As far as data is concerned, “African countries need more competition on international connectivity,” says Zibi, who feels that if there were a minimum of three international providers that this would help to bring down prices in a given market. In West Africa, Côte d’Ivoire and Senegal meet this objective.
3 – Be more ambitious in the cloud
The market is exploding, investors are flocking, but are companies ready? In October 2020, Standard Bank finalised the sale of all its data centres to Africa Data Centres, a subsidiary of Liquid Telecom specialising in the management of these “data farms.”
This project, which anticipates the switch of the bank’s data to Microsoft’s cloud (Office 365, marketed by Liquid) is “the most ambitious on the continent,” says Zibi.
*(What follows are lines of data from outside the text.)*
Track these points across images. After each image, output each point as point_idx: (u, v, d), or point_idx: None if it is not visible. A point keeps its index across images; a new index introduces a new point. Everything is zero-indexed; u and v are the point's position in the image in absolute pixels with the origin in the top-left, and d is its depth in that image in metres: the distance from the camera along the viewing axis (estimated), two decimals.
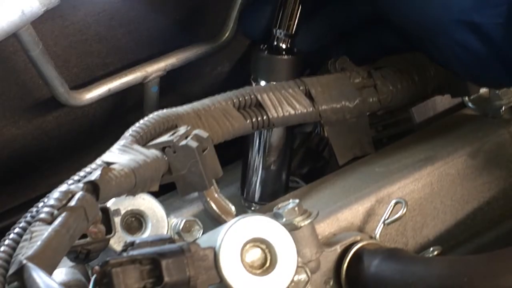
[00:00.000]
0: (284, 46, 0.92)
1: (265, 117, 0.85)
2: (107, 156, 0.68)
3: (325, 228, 0.78)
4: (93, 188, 0.61)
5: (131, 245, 0.62)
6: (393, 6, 0.85)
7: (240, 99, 0.84)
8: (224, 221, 0.80)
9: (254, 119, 0.84)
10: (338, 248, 0.75)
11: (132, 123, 0.75)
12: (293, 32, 0.92)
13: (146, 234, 0.79)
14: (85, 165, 0.68)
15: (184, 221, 0.80)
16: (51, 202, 0.59)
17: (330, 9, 0.96)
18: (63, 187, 0.61)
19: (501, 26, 0.76)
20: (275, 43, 0.92)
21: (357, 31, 0.96)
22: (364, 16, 0.94)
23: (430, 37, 0.83)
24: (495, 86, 0.91)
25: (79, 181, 0.65)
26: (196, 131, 0.72)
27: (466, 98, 0.97)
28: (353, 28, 0.96)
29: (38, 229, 0.57)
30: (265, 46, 0.93)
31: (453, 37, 0.80)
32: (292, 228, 0.70)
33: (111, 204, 0.76)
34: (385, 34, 0.94)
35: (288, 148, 0.95)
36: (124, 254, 0.60)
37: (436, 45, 0.84)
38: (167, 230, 0.80)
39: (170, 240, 0.62)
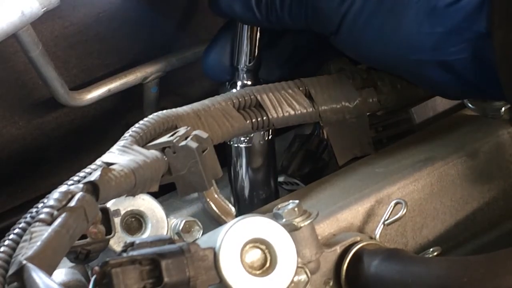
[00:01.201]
0: (249, 82, 0.92)
1: (265, 118, 0.85)
2: (107, 157, 0.68)
3: (325, 228, 0.78)
4: (93, 188, 0.61)
5: (131, 246, 0.61)
6: (355, 52, 0.85)
7: (240, 99, 0.84)
8: (224, 222, 0.80)
9: (254, 120, 0.84)
10: (338, 249, 0.75)
11: (132, 124, 0.75)
12: (255, 65, 0.92)
13: (146, 234, 0.79)
14: (85, 166, 0.68)
15: (184, 221, 0.80)
16: (51, 202, 0.59)
17: (289, 35, 0.95)
18: (63, 188, 0.61)
19: (468, 60, 0.76)
20: (239, 81, 0.92)
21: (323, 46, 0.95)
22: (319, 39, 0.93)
23: (396, 73, 0.86)
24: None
25: (79, 181, 0.65)
26: (196, 132, 0.72)
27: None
28: (319, 46, 0.95)
29: (38, 230, 0.57)
30: (230, 84, 0.93)
31: (419, 74, 0.80)
32: (292, 229, 0.70)
33: (111, 204, 0.76)
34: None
35: (271, 154, 0.95)
36: (124, 254, 0.60)
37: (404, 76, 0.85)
38: (167, 231, 0.80)
39: (170, 241, 0.62)
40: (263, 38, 0.93)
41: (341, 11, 0.80)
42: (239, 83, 0.92)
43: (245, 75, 0.92)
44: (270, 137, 0.93)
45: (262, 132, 0.92)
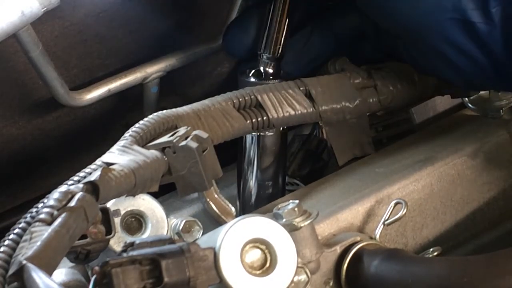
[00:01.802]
0: (271, 70, 0.92)
1: (265, 118, 0.85)
2: (107, 157, 0.68)
3: (325, 228, 0.78)
4: (93, 188, 0.61)
5: (131, 246, 0.61)
6: (382, 11, 0.83)
7: (240, 99, 0.84)
8: (224, 222, 0.80)
9: (254, 120, 0.84)
10: (338, 249, 0.75)
11: (132, 124, 0.75)
12: (279, 55, 0.92)
13: (146, 234, 0.79)
14: (85, 166, 0.68)
15: (184, 221, 0.80)
16: (51, 202, 0.59)
17: (318, 31, 0.95)
18: (63, 188, 0.61)
19: (494, 28, 0.75)
20: (262, 67, 0.92)
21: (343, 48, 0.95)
22: (353, 33, 0.93)
23: (422, 38, 0.81)
24: (484, 89, 0.90)
25: (79, 181, 0.65)
26: (196, 132, 0.72)
27: (466, 99, 0.97)
28: (341, 47, 0.95)
29: (38, 230, 0.57)
30: (251, 70, 0.93)
31: (446, 37, 0.79)
32: (292, 229, 0.70)
33: (111, 204, 0.76)
34: (367, 49, 0.93)
35: (283, 151, 0.94)
36: (124, 254, 0.60)
37: (425, 49, 0.82)
38: (167, 231, 0.80)
39: (170, 241, 0.62)
40: (290, 29, 0.92)
41: None
42: (260, 71, 0.92)
43: (269, 63, 0.92)
44: (284, 128, 0.93)
45: None
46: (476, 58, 0.78)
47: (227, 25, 0.96)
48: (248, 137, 0.93)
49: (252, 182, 0.93)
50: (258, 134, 0.92)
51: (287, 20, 0.91)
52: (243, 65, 0.95)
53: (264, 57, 0.92)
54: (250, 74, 0.93)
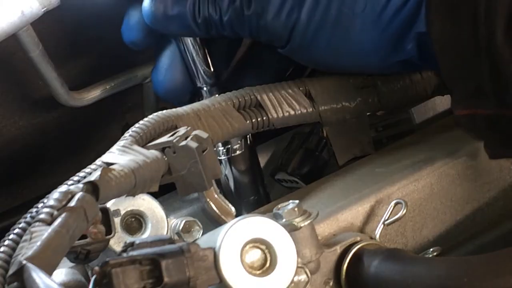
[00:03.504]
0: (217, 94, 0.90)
1: (265, 118, 0.85)
2: (107, 157, 0.69)
3: (325, 228, 0.78)
4: (93, 188, 0.61)
5: (131, 246, 0.61)
6: (309, 60, 0.85)
7: (240, 99, 0.84)
8: (224, 222, 0.80)
9: (254, 120, 0.84)
10: (338, 249, 0.75)
11: (132, 124, 0.75)
12: (218, 79, 0.91)
13: (146, 234, 0.79)
14: (85, 166, 0.68)
15: (183, 221, 0.80)
16: (51, 202, 0.59)
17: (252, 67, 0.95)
18: (63, 188, 0.61)
19: (416, 58, 0.79)
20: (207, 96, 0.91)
21: None
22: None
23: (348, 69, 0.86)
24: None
25: (79, 181, 0.65)
26: (196, 132, 0.72)
27: None
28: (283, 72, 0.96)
29: (37, 230, 0.57)
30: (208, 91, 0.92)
31: (379, 69, 0.83)
32: (292, 229, 0.70)
33: (111, 204, 0.76)
34: None
35: (255, 166, 0.94)
36: (124, 254, 0.60)
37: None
38: (167, 231, 0.80)
39: (170, 241, 0.62)
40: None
41: (288, 26, 0.80)
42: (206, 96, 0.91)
43: (210, 91, 0.91)
44: (249, 146, 0.92)
45: (240, 141, 0.91)
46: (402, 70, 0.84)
47: (152, 75, 0.93)
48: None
49: (233, 197, 0.93)
50: (228, 157, 0.91)
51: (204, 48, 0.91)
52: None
53: (205, 88, 0.91)
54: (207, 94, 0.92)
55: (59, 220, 0.57)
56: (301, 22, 0.80)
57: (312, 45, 0.81)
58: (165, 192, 0.91)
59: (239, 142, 0.91)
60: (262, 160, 1.00)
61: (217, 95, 0.86)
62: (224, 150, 0.91)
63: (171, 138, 0.71)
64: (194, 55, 0.90)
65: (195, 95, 0.92)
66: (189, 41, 0.90)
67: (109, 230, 0.68)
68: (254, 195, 0.93)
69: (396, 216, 0.76)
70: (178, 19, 0.84)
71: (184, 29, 0.85)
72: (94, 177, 0.62)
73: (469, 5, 0.70)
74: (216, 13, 0.83)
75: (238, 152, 0.92)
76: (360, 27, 0.78)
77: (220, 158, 0.91)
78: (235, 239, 0.65)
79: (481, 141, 0.79)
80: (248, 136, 0.92)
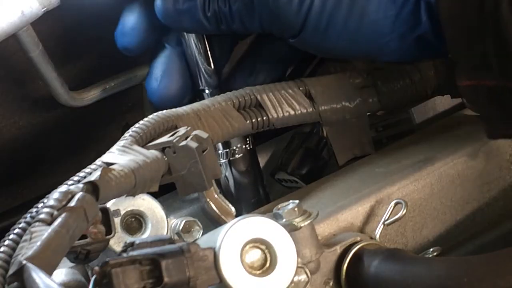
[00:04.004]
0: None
1: (265, 118, 0.85)
2: (107, 157, 0.69)
3: (325, 228, 0.78)
4: (93, 188, 0.61)
5: (131, 246, 0.61)
6: (321, 50, 0.84)
7: (240, 99, 0.84)
8: (224, 222, 0.80)
9: (254, 120, 0.84)
10: (338, 249, 0.75)
11: (132, 124, 0.75)
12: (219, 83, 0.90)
13: (146, 234, 0.79)
14: (85, 166, 0.68)
15: (183, 221, 0.80)
16: (51, 202, 0.59)
17: (260, 59, 0.94)
18: (63, 188, 0.61)
19: (430, 31, 0.77)
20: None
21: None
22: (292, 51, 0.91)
23: (365, 56, 0.85)
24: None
25: (79, 181, 0.65)
26: (196, 132, 0.72)
27: None
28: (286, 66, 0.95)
29: (37, 230, 0.57)
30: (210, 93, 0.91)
31: (385, 56, 0.81)
32: (292, 229, 0.70)
33: (111, 204, 0.76)
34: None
35: (255, 168, 0.94)
36: (124, 254, 0.60)
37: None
38: (167, 231, 0.80)
39: (170, 241, 0.62)
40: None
41: (301, 14, 0.79)
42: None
43: (212, 94, 0.90)
44: (250, 148, 0.92)
45: (240, 144, 0.91)
46: (415, 52, 0.81)
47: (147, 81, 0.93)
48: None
49: (234, 198, 0.93)
50: (229, 159, 0.91)
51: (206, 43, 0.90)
52: None
53: (207, 91, 0.91)
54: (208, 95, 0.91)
55: (59, 220, 0.57)
56: (315, 6, 0.78)
57: (327, 31, 0.79)
58: (165, 192, 0.91)
59: (239, 145, 0.91)
60: (262, 160, 1.00)
61: (217, 95, 0.86)
62: (224, 153, 0.91)
63: (171, 138, 0.71)
64: (197, 54, 0.90)
65: (192, 101, 0.91)
66: (191, 40, 0.90)
67: (109, 230, 0.68)
68: (254, 196, 0.93)
69: (396, 216, 0.76)
70: (189, 13, 0.84)
71: (195, 24, 0.85)
72: (94, 177, 0.62)
73: None
74: (225, 5, 0.82)
75: (237, 155, 0.91)
76: (377, 6, 0.77)
77: (220, 161, 0.91)
78: (235, 239, 0.65)
79: (482, 115, 0.78)
80: (248, 138, 0.92)
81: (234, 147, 0.91)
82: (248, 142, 0.92)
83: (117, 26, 0.89)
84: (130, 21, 0.89)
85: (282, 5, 0.79)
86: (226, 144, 0.90)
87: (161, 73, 0.91)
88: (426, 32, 0.77)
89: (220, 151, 0.91)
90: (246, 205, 0.92)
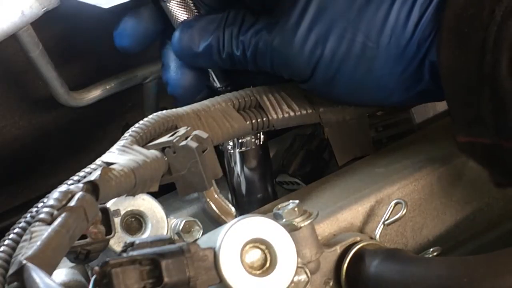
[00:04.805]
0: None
1: (264, 119, 0.85)
2: (107, 157, 0.69)
3: (325, 228, 0.78)
4: (92, 188, 0.61)
5: (131, 246, 0.61)
6: (329, 97, 0.85)
7: (240, 100, 0.84)
8: (224, 222, 0.80)
9: (254, 120, 0.84)
10: (338, 249, 0.75)
11: (132, 124, 0.75)
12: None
13: (146, 234, 0.79)
14: (85, 166, 0.68)
15: (183, 221, 0.80)
16: (51, 202, 0.59)
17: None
18: (63, 187, 0.61)
19: (434, 86, 0.79)
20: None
21: None
22: None
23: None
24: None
25: (78, 181, 0.65)
26: (196, 132, 0.72)
27: None
28: None
29: (38, 229, 0.57)
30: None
31: (398, 101, 0.83)
32: (292, 229, 0.70)
33: (111, 204, 0.76)
34: None
35: (266, 163, 0.94)
36: (124, 254, 0.60)
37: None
38: (167, 231, 0.80)
39: (170, 241, 0.62)
40: None
41: (312, 61, 0.80)
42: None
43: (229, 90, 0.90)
44: (262, 142, 0.92)
45: (253, 137, 0.91)
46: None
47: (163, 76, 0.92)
48: (230, 155, 0.92)
49: (242, 193, 0.93)
50: (240, 151, 0.91)
51: None
52: None
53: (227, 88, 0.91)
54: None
55: (59, 219, 0.57)
56: (324, 57, 0.79)
57: (334, 81, 0.80)
58: (165, 192, 0.91)
59: (249, 138, 0.91)
60: None
61: (217, 96, 0.86)
62: (238, 144, 0.90)
63: (171, 138, 0.71)
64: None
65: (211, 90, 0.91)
66: None
67: (109, 230, 0.68)
68: (263, 192, 0.93)
69: (396, 216, 0.76)
70: (204, 56, 0.86)
71: (211, 64, 0.87)
72: (94, 176, 0.62)
73: (479, 35, 0.70)
74: (238, 49, 0.84)
75: (249, 147, 0.91)
76: (384, 61, 0.78)
77: (232, 151, 0.91)
78: (235, 239, 0.65)
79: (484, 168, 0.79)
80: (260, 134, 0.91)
81: (245, 140, 0.90)
82: (259, 137, 0.92)
83: (117, 27, 0.90)
84: (130, 24, 0.89)
85: (294, 54, 0.81)
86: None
87: (175, 63, 0.90)
88: (429, 87, 0.79)
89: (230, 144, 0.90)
90: (253, 202, 0.92)
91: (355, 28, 0.78)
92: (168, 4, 0.87)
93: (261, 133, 0.91)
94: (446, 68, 0.74)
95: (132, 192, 0.66)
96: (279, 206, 0.72)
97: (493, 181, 0.79)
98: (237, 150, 0.91)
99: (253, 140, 0.91)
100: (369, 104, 0.87)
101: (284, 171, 1.00)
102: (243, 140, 0.90)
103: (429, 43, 0.76)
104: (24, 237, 0.58)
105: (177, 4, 0.87)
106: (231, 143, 0.91)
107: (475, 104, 0.72)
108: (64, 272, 0.78)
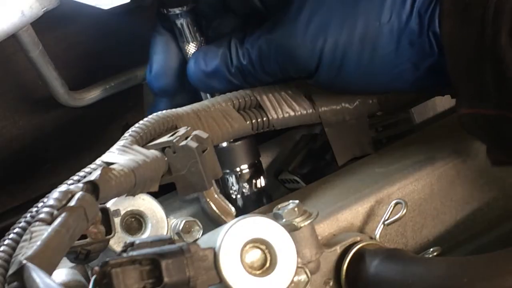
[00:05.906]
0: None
1: (265, 119, 0.85)
2: (107, 156, 0.69)
3: (325, 228, 0.78)
4: (92, 188, 0.61)
5: (131, 246, 0.61)
6: (341, 89, 0.85)
7: (240, 100, 0.85)
8: (224, 222, 0.80)
9: (254, 120, 0.84)
10: (338, 249, 0.75)
11: (132, 124, 0.75)
12: None
13: (146, 234, 0.79)
14: (85, 165, 0.68)
15: (183, 221, 0.80)
16: (51, 202, 0.59)
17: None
18: (63, 187, 0.61)
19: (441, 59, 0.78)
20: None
21: None
22: None
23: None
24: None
25: (78, 181, 0.65)
26: (196, 132, 0.72)
27: None
28: None
29: (38, 229, 0.57)
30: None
31: (408, 81, 0.81)
32: (292, 229, 0.70)
33: (111, 204, 0.76)
34: None
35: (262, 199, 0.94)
36: (124, 254, 0.60)
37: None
38: (167, 231, 0.80)
39: (170, 241, 0.62)
40: None
41: (316, 49, 0.80)
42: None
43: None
44: (260, 186, 0.92)
45: (249, 184, 0.91)
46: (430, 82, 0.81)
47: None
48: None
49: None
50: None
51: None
52: None
53: None
54: None
55: (59, 219, 0.57)
56: (328, 44, 0.79)
57: (342, 68, 0.80)
58: (165, 192, 0.91)
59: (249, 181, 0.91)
60: (266, 159, 1.00)
61: (217, 96, 0.86)
62: (235, 191, 0.91)
63: (171, 138, 0.71)
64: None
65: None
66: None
67: (109, 230, 0.68)
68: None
69: (396, 216, 0.76)
70: (215, 74, 0.86)
71: (224, 83, 0.87)
72: (94, 176, 0.62)
73: (479, 7, 0.70)
74: (244, 57, 0.84)
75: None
76: (388, 38, 0.77)
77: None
78: (235, 239, 0.65)
79: (483, 144, 0.79)
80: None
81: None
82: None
83: (148, 70, 0.91)
84: (159, 61, 0.90)
85: (297, 45, 0.81)
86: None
87: (155, 55, 0.91)
88: (438, 61, 0.78)
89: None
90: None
91: (354, 12, 0.78)
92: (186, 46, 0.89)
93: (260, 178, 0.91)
94: (448, 38, 0.74)
95: (132, 192, 0.66)
96: (279, 206, 0.72)
97: (491, 159, 0.78)
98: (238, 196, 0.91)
99: (248, 188, 0.91)
100: (380, 90, 0.85)
101: (285, 169, 1.00)
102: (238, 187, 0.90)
103: (430, 13, 0.75)
104: (24, 237, 0.58)
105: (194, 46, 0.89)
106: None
107: (477, 75, 0.72)
108: (64, 272, 0.78)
Choosing one of the four largest South African banks allows it to develop new applications more quickly while outsourcing some of its costs. “It is a technically difficult project,” acknowledges the expert, who points out that most large companies based on the continent currently have their own infrastructure and are cautiously testing out the public cloud.
However, the arrival of the two giants of the sector, Microsoft and Amazon, coupled with the intensive construction of several data centres on the continent (Nigeria, Ghana, Kenya, South Africa) should accelerate the transition. When they don’t approach their clients directly, these two American technology giants use resellers like Vodacom to market their products.
“This is especially the case in Southern and East Africa. The Western region is less covered by Amazon and Microsoft, and so Orange has the monopoly over more basic solutions, such as Office 365 or Teleconference,” says Zibi.